In ‘Freedom of expression, No matter what?’, Patrick Riordan SJ questions further the issues surrounding the ways in which Western political cultures handles the negative side of freedom of expression. What stance ought one to take on hate speech, for example? Should it receive constitutional protection, as happens in the US, in order to preserve some more fundamental value such as freedom of the individual? Or should it be curbed in order to secure (in the words of philosopher of law Jeremy Waldron) “a particular aspect of social peace and civic order under justice: the dignity of inclusion and the public good of mutual assurance concerning the fundamentals of justice”?

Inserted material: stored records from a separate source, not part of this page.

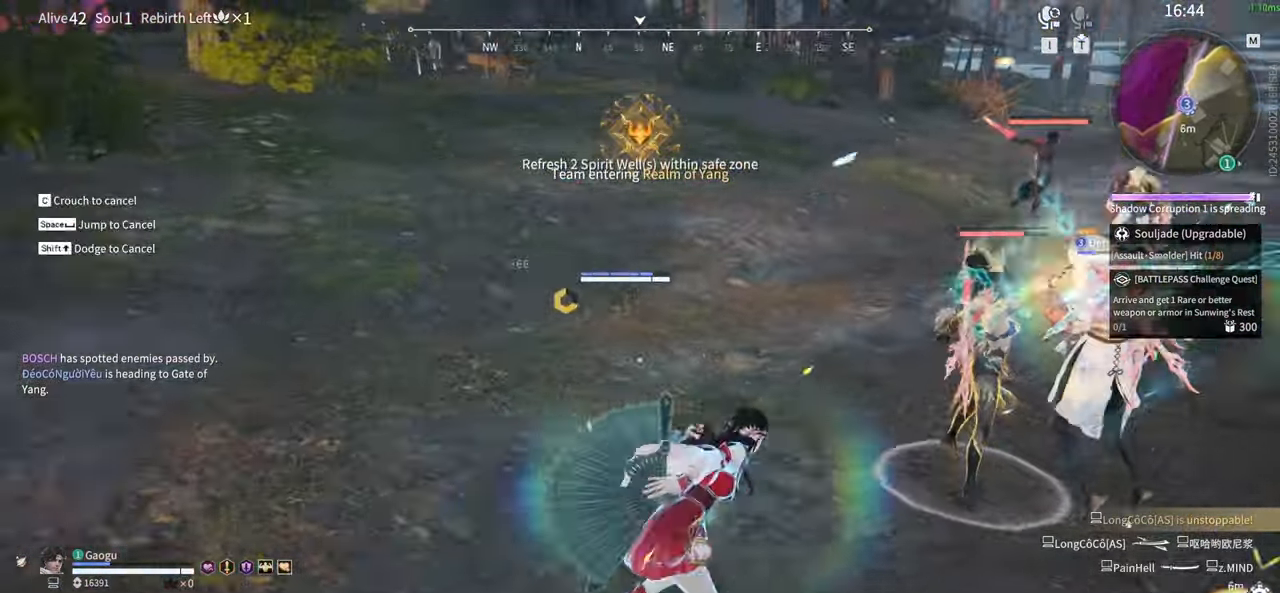
Gameplay with keyboard and mouse; each line is a JSON object with the keys and mouse buttons held at the frame after it. "events" lists presses ("down") and releases ("up") of "1", "2", "3", "4", "5", "a", "alt", "b", "c", "ctrl", "d", "e", "f", "g", "q", "r", "s", "shift", "space", "t", "tab", "tilde", "v", "w", "x", "z", "mouse_left", "mouse_wheel", "mouse_right", "mouse_mb4" and "mouse_mb5" between this image and that frame as [ms after this image, input, new state], when the widget could be followed in between. "mouse_left", "mouse_wheel", "mouse_right", "mouse_mb4", "mouse_mb5" = the "left", "wheel", "right", "mb4", "mb5" buttons of the "mouse" list. No other keys are recorded. "wheel" means that the mouse wheel is clicked or scrolled. Mouse movement is not recorded.
{"keys": [], "mouse": ["right"], "events": []}
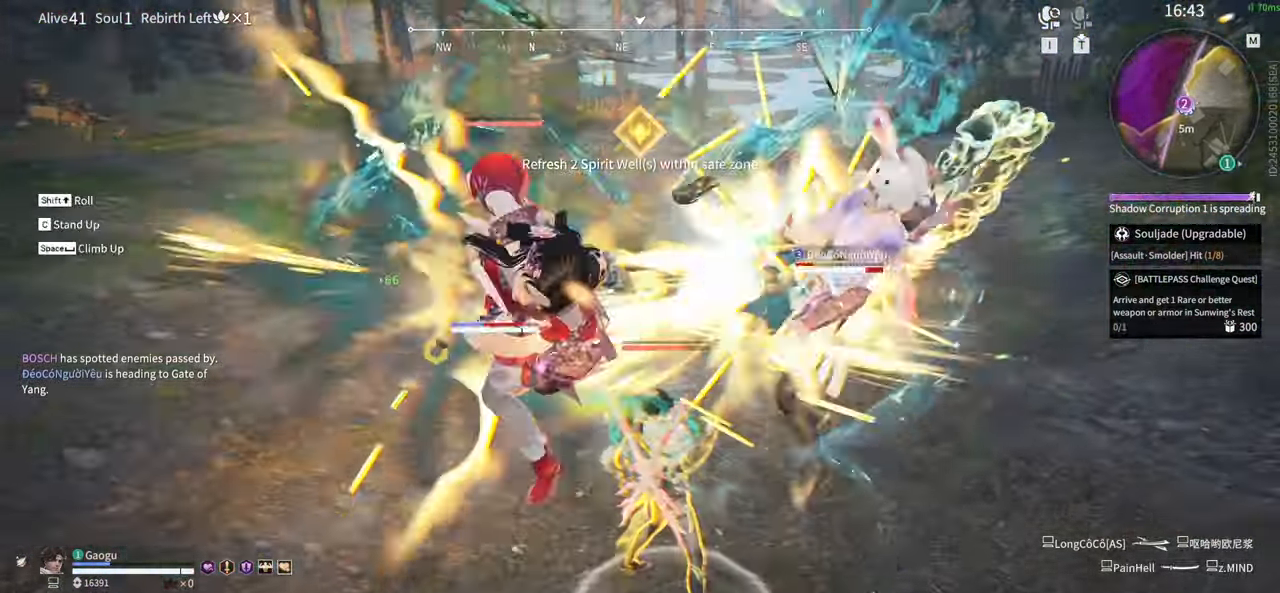
{"keys": [], "mouse": [], "events": [[83, "mouse_right", "up"]]}
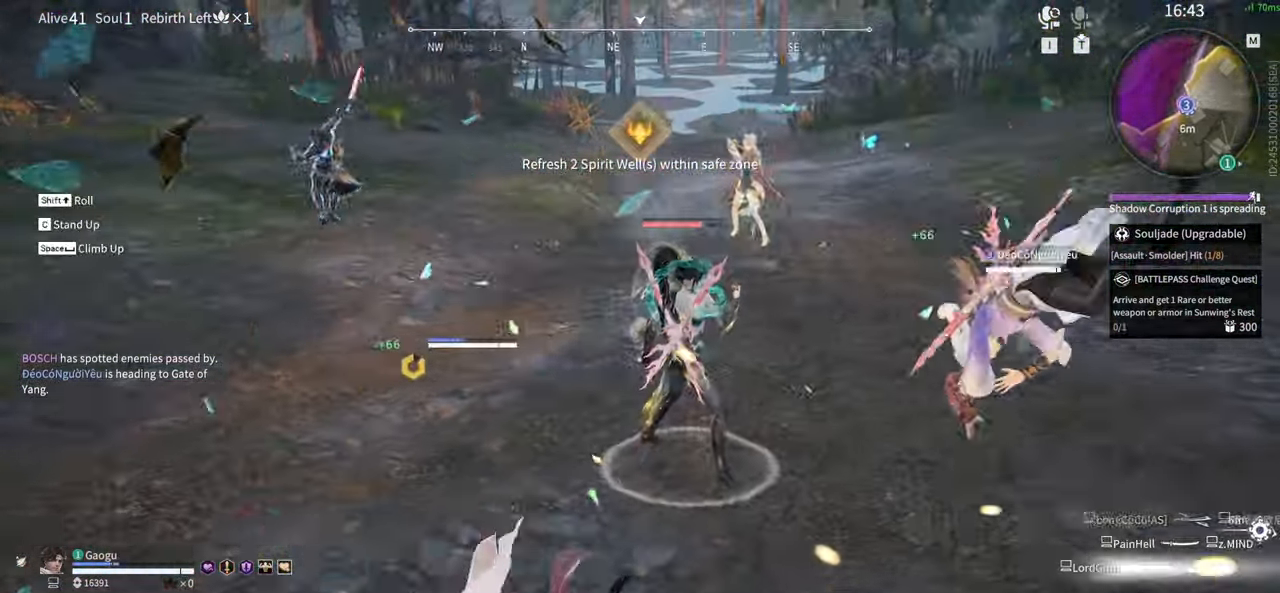
{"keys": [], "mouse": [], "events": [[50, "s", "down"], [100, "a", "down"], [100, "shift", "down"], [350, "s", "up"], [383, "a", "up"], [383, "shift", "up"]]}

Other articles, by Patrick Claffey, Brian Trench, and Felix Larkin, also respond to the problems of balancing social goods in a Western democratic context which have been raised by the Charlie Hebdo affair. Expanding the issue to include ‘Free speech in the Church’, Gerry O’Hanlon SJ notes that the teaching on freedom of speech and expression in the Church is “overwhelmingly positive”, while lamentably the practice has been seen to be “quite repressive”. O’Hanlon pays special attention to Karl Rahner’s arguments for free speech in the Church in the 1950s and then the change of attitude to this issue in Vatican II, particularly noting Pope John XXIII’s affirmation at the opening of the council that the Church “meets the needs of the present day by demonstrating the validity of her teaching rather than by condemnations”. There was, however, a “failure of nerve, even a loss of faith” (Jim Corkery SJ) in the aftermath of the council, and “a more fearful climate reasserted itself”. The silencing of discussion within the Church of the subject of women’s ordination receives particular attention. Pope John Paul II determined to end discussion with his exhortation Ordinatio Sacerdotalis (1994) and his alteration of Canon Law in Ad Tuendam Fidem (1998). A distinction must be made, however, according to O’Hanlon, between boldly declaring that women should be ordained and claiming the freedom to examine and attempt to understand the main arguments given in the matter. The latter – which may eventually have issue in a return to a discussion of the teaching itself – reflects an important value in the Church understood as echoing the free communication of the persons in the Blessed Trinity and as a sign, a sacrament, of the free communication of the divine self to us. The model God provides us with, then, is “freedom of speech which is rooted in responsible love”.